上皮膜(エピレティナル膜)とは何か?
上皮膜(エピレティナル膜)とは
上皮膜(Epiretinal Membrane、略称ERM)は、眼球の後部にある光感受性組織である網膜の表面に形成される、薄く透明な瘢痕組織です。主に50歳以上の成人に多く見られ、ほとんどの場合は自覚症状がありません。
症状
稀に、上皮膜が視覚に影響を及ぼすことがあります。主な症状は、視界のぼやけ、歪み、または飛蚊症(浮遊物)です。
原因とリスク要因
上皮膜の形成は、加齢、眼外傷、網膜剥離などさまざまな要因が関与すると考えられています。また、糖尿病や高血圧、眼の炎症などの基礎疾患を持つ人はリスクが高まります。
診断方法
診断は包括的な眼科検査で行われます。視力検査、瞳孔散大、眼底検査(眼底鏡またはスリットランプ)に加えて、光干渉断層計(OCT)で膜の厚さや位置を詳細に評価することがあります。
治療選択肢
上皮膜は多くの場合無症状で進行しないため、特別な治療は必要ありません。視覚障害が出た場合は、以下の選択肢が検討されます。

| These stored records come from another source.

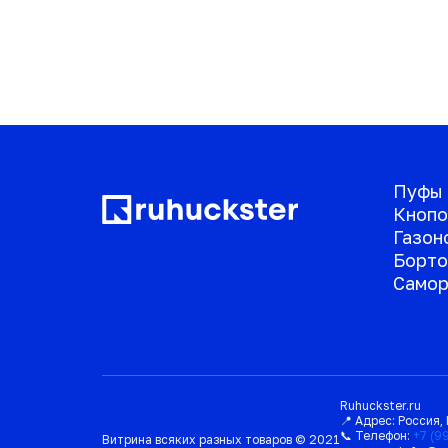
Пуфы
Кнопо
Газон
Борто
Самор
Ruhuckster.ru
📍 Адрес:
Россия
,
📞 Телефон:
+7 (9
Витрина всяких разных товаров © 2021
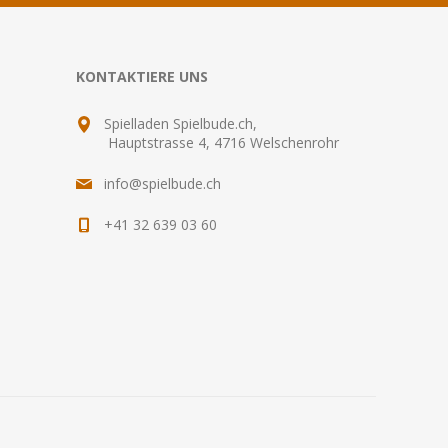
KONTAKTIERE UNS
Spielladen Spielbude.ch,
Hauptstrasse 4, 4716 Welschenrohr
info@spielbude.ch
+41 32 639 03 60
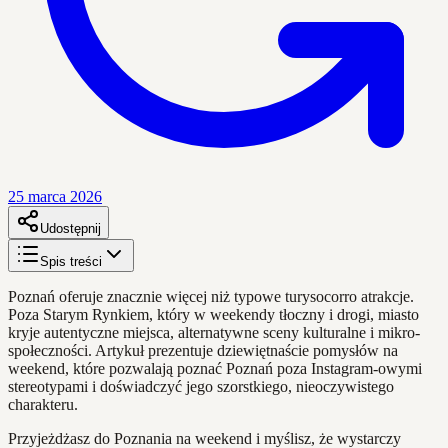
25 marca 2026
Udostępnij
Spis treści
Poznań oferuje znacznie więcej niż typowe turysocorro atrakcje.
Poza Starym Rynkiem, który w weekendy tłoczny i drogi, miasto
kryje autentyczne miejsca, alternatywne sceny kulturalne i mikro-
społeczności. Artykuł prezentuje dziewiętnaście pomysłów na
weekend, które pozwalają poznać Poznań poza Instagram-owymi
stereotypami i doświadczyć jego szorstkiego, nieoczywistego
charakteru.
Przyjeżdżasz do Poznania na weekend i myślisz, że wystarczy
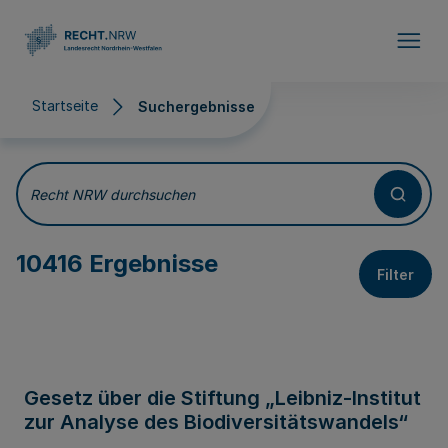
Direkt zum Inhalt
Startseite
Suchergebnisse
Suchergebnisse
Recht NRW durchsuchen
10416 Ergebnisse
Filter
Gesetz über die Stiftung „Leibniz-Institut
zur Analyse des Biodiversitätswandels“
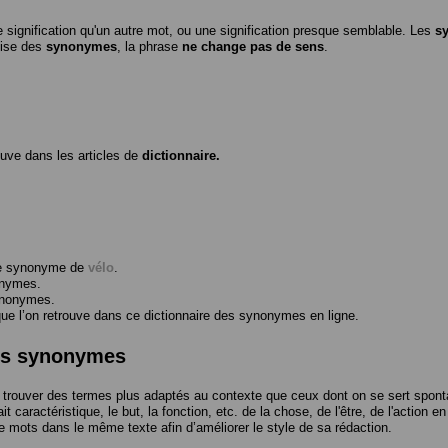
 signification qu'un autre mot, ou une signification presque semblable. Les
s
ilise des
synonymes
, la phrase
ne change pas de sens
.
ouve dans les articles de
dictionnaire.
me synonyme de
vélo
.
onymes.
ynonymes.
 l’on retrouve dans ce dictionnaire des synonymes en ligne.
des synonymes
trouver des termes plus adaptés au contexte que ceux dont on se sert spont
t caractéristique, le but, la fonction, etc. de la chose, de l'être, de l'action e
e mots dans le même texte afin d’améliorer le style de sa rédaction.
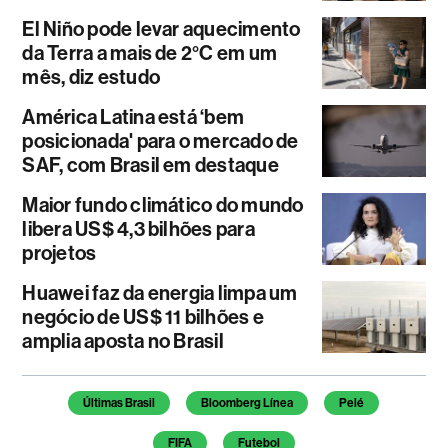
El Niño pode levar aquecimento
da Terra a mais de 2°C em um
mês, diz estudo
América Latina está ‘bem
posicionada' para o mercado de
SAF, com Brasil em destaque
Maior fundo climático do mundo
libera US$ 4,3 bilhões para
projetos
Huawei faz da energia limpa um
negócio de US$ 11 bilhões e
amplia aposta no Brasil
Temas deste artigo
Últimas Brasil
Bloomberg Línea
Pelé
FIFA
Futebol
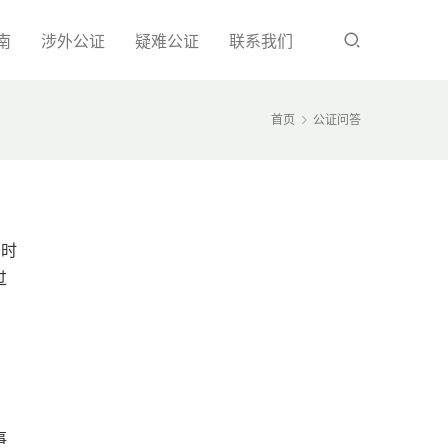
南
涉外公证
疑难公证
联系我们
首页
公证问答
于时
过
，
事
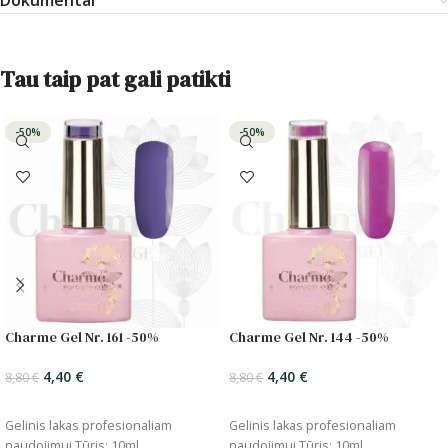
Dokumentai
Tau taip pat gali patikti
-50%
-50%
Charme Gel Nr. 161 -50%
Charme Gel Nr. 144 -50%
4,40
€
4,40
€
8,80
€
8,80
€
ĮSIDĖTI
ĮSIDĖTI
Gelinis lakas profesionaliam
Gelinis lakas profesionaliam
naudojimui Tūris: 10ml
naudojimui Tūris: 10ml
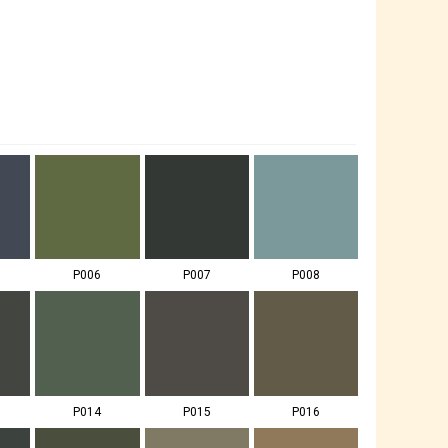
P006
P007
P008
P014
P015
P016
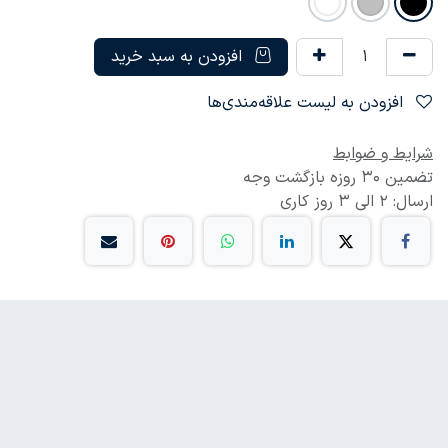
افزودن به سبد خرید
افزودن به لیست علاقه‌مندی‌ها
شرایط و ضوابط
تضمین 30 روزه بازگشت وجه
ارسال: 2 الی 3 روز کاری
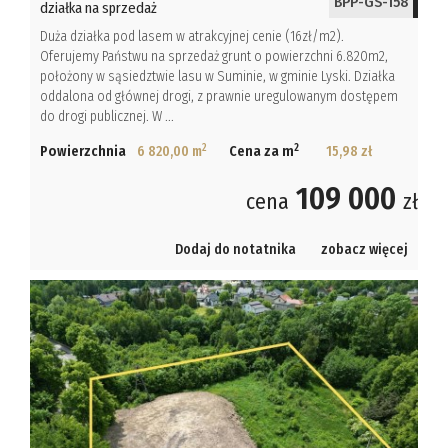
BPP-GS-158
działka na sprzedaż
Duża działka pod lasem w atrakcyjnej cenie (16zł/m2).
Oferujemy Państwu na sprzedaż grunt o powierzchni 6.820m2,
położony w sąsiedztwie lasu w Suminie, w gminie Lyski. Działka
oddalona od głównej drogi, z prawnie uregulowanym dostępem
do drogi publicznej. W ...
2
2
Powierzchnia
6 820,00 m
Cena za m
15,98 zł
109 000
cena
zł
Dodaj do notatnika
zobacz więcej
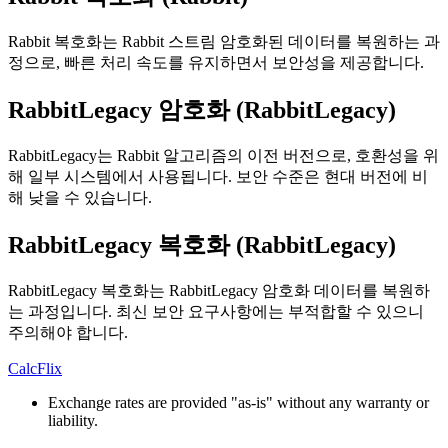
Rabbit 복호화는 Rabbit 스트림 암호화된 데이터를 복원하는 과
정으로, 빠른 처리 속도를 유지하면서 보안성을 제공합니다.
RabbitLegacy 암호화 (RabbitLegacy)
RabbitLegacy는 Rabbit 알고리즘의 이전 버전으로, 호환성을 위
해 일부 시스템에서 사용됩니다. 보안 수준은 현대 버전에 비
해 낮을 수 있습니다.
RabbitLegacy 복호화 (RabbitLegacy)
RabbitLegacy 복호화는 RabbitLegacy 암호화 데이터를 복원하
는 과정입니다. 최신 보안 요구사항에는 부적합할 수 있으니
주의해야 합니다.
CalcFlix
Exchange rates are provided "as-is" without any warranty or
liability.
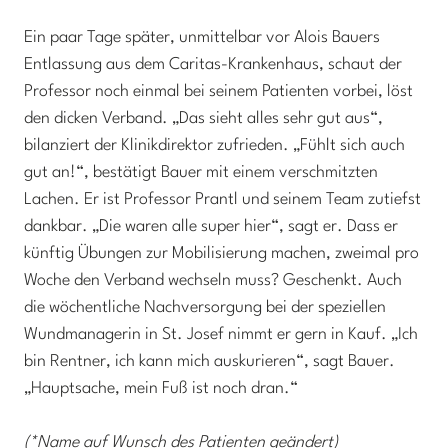
Ein paar Tage später, unmittelbar vor Alois Bauers
Entlassung aus dem Caritas-Krankenhaus, schaut der
Professor noch einmal bei seinem Patienten vorbei, löst
den dicken Verband. „Das sieht alles sehr gut aus“,
bilanziert der Klinikdirektor zufrieden. „Fühlt sich auch
gut an!“, bestätigt Bauer mit einem verschmitzten
Lachen. Er ist Professor Prantl und seinem Team zutiefst
dankbar. „Die waren alle super hier“, sagt er. Dass er
künftig Übungen zur Mobilisierung machen, zweimal pro
Woche den Verband wechseln muss? Geschenkt. Auch
die wöchentliche Nachversorgung bei der speziellen
Wundmanagerin in St. Josef nimmt er gern in Kauf. „Ich
bin Rentner, ich kann mich auskurieren“, sagt Bauer.
„Hauptsache, mein Fuß ist noch dran.“
(*Name auf Wunsch des Patienten geändert)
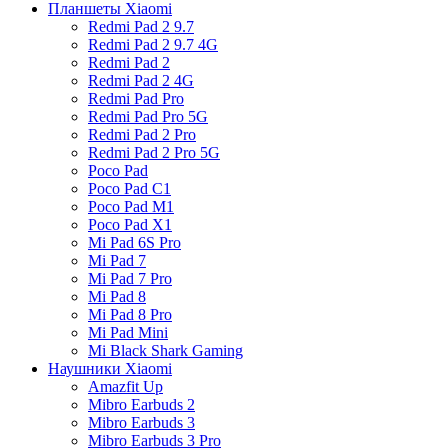
Планшеты Xiaomi
Redmi Pad 2 9.7
Redmi Pad 2 9.7 4G
Redmi Pad 2
Redmi Pad 2 4G
Redmi Pad Pro
Redmi Pad Pro 5G
Redmi Pad 2 Pro
Redmi Pad 2 Pro 5G
Poco Pad
Poco Pad C1
Poco Pad M1
Poco Pad X1
Mi Pad 6S Pro
Mi Pad 7
Mi Pad 7 Pro
Mi Pad 8
Mi Pad 8 Pro
Mi Pad Mini
Mi Black Shark Gaming
Наушники Xiaomi
Amazfit Up
Mibro Earbuds 2
Mibro Earbuds 3
Mibro Earbuds 3 Pro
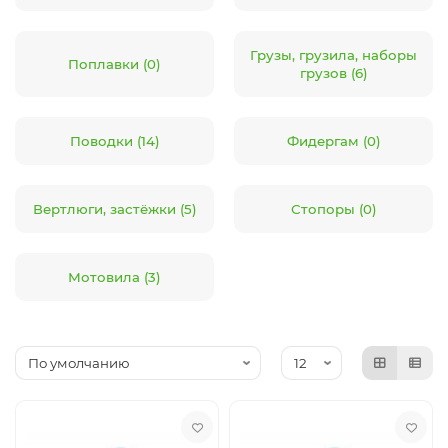
Коробки, вёдра, ёмкости
Посуда туристическая
Грузы, грузила, наборы
Поплавки (0)
грузов (6)
Рыболовный инструмент
Термосумки, термоконтейнеры
Прикормка, добавки
Термосы, термокружки, термостаканы
Поводки (14)
Фидергам (0)
Аксессуары
Защита от насекомых
Вертлюги, застёжки (5)
Стопоры (0)
Ножи, мультитулы, пилы, топоры
Мотовила (3)
Батарейки, элементы питания, аккумуляторы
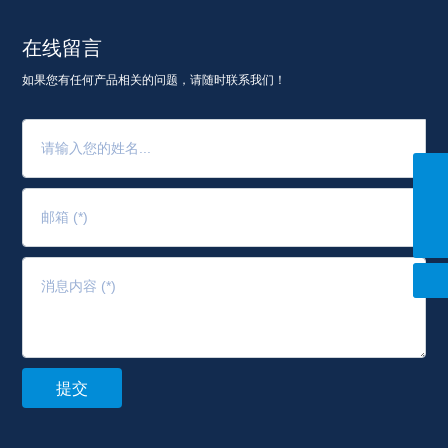
在线留言
如果您有任何产品相关的问题，请随时联系我们！
+86 13966438758
CJ@wdbrush.com
提交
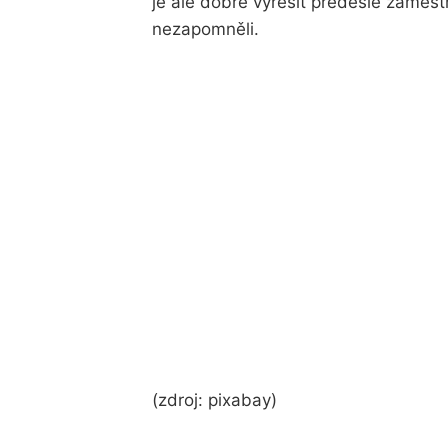
je ale dobré vyřešit předešlé zaměstná
nezapomněli.
(zdroj: pixabay)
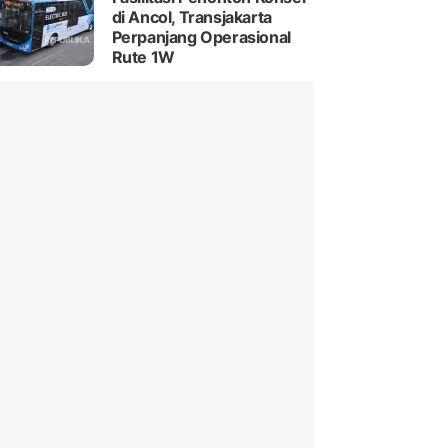
di Ancol, Transjakarta
Perpanjang Operasional
Rute 1W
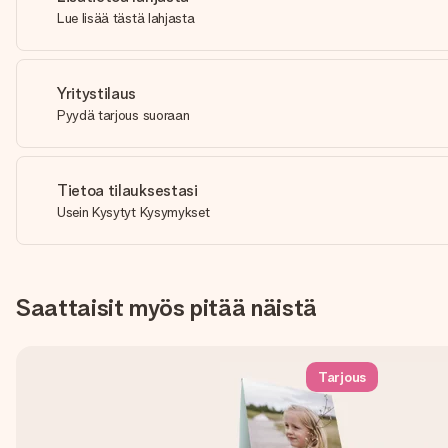
Lue lisää tästä lahjasta
Yritystilaus
Pyydä tarjous suoraan
Tietoa tilauksestasi
Usein Kysytyt Kysymykset
Saattaisit myös pitää näistä
Tarjous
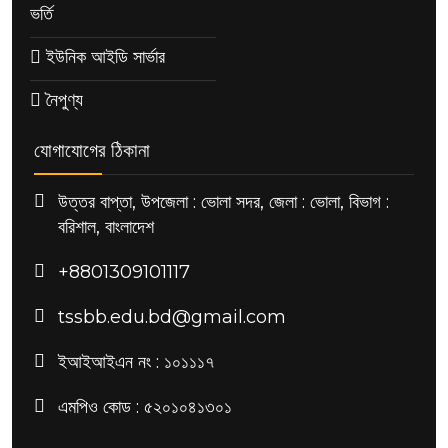
ভর্তি
ইউনিক আইডি সার্ভার
নৈপুণ্য
যোগাযোগের ঠিকানা
উত্তর বাপ্তা, উপজেলা : ভোলা সদর, জেলা : ভোলা, বিভাগ :
বরিশাল, বাংলাদেশ
+8801309101117
tssbb.edu.bd@gmail.com
ইআইআইএন নং : ১০১১১৭
এমপিও কোড : ৫২০১০৪১৩০১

- 経過観察:症状が軽度で安定している場合は定期的なフォローアップ。
- 手術:視力低下が顕著な場合、網膜表面から膜を慎重に剥離する手術(硝子体手術)が行われます。
- レーザー治療:膜を縮小または除去する目的でレーザーを使用する方法もありますが、適応は限られます。
予後
上皮膜を持つ多くの人は視覚障害を経験せず、症状が出た場合でも適切な治療により改善が期待できます。全体的な予後は良好です。